Shasta and I have been going for afternoon walks. It amazes me how quickly a dog develops a sense of routine and now around 2:30 or 3:00 in the afternoon, she comes to me, bouncing up and down, barking with her excited, shrill, hurts-the-ears bark, letting me know it’s time. “It’s time, mom! Get up, come on, we have to go!” Our walks are in the neighborhood and are short, but yesterday we did lengthen it. We both need the exercise, my mirror tells me, and Shasta spends less time wandering the yard since Bailey was less inclined to go walking, and now without Bailey. We are adjusting, and it’s going just fine.
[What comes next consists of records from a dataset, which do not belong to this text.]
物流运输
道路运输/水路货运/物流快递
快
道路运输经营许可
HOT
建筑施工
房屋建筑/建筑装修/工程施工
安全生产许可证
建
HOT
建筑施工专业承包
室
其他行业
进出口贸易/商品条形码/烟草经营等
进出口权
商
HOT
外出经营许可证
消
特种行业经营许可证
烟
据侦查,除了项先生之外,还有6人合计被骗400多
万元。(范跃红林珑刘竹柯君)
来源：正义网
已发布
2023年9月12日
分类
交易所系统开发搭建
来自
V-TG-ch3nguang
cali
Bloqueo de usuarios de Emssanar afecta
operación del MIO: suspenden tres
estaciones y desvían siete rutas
I think now I’ll go look for my sense of humor, since it seems to be off somewhere quiet, probably slumbering. The sun is shining and inside I do not feel the cold, so chuckles should be coming from my brain, one would think. Wouldn’t one?
I’ll leave you with a tile I did this morning – one of a series I’m calling “Skies”, simply because I’m practicing doing skies with personality. Reality not required. What the scan of the tile does not show is the silver streaks in the sky, because, you know, reality not required.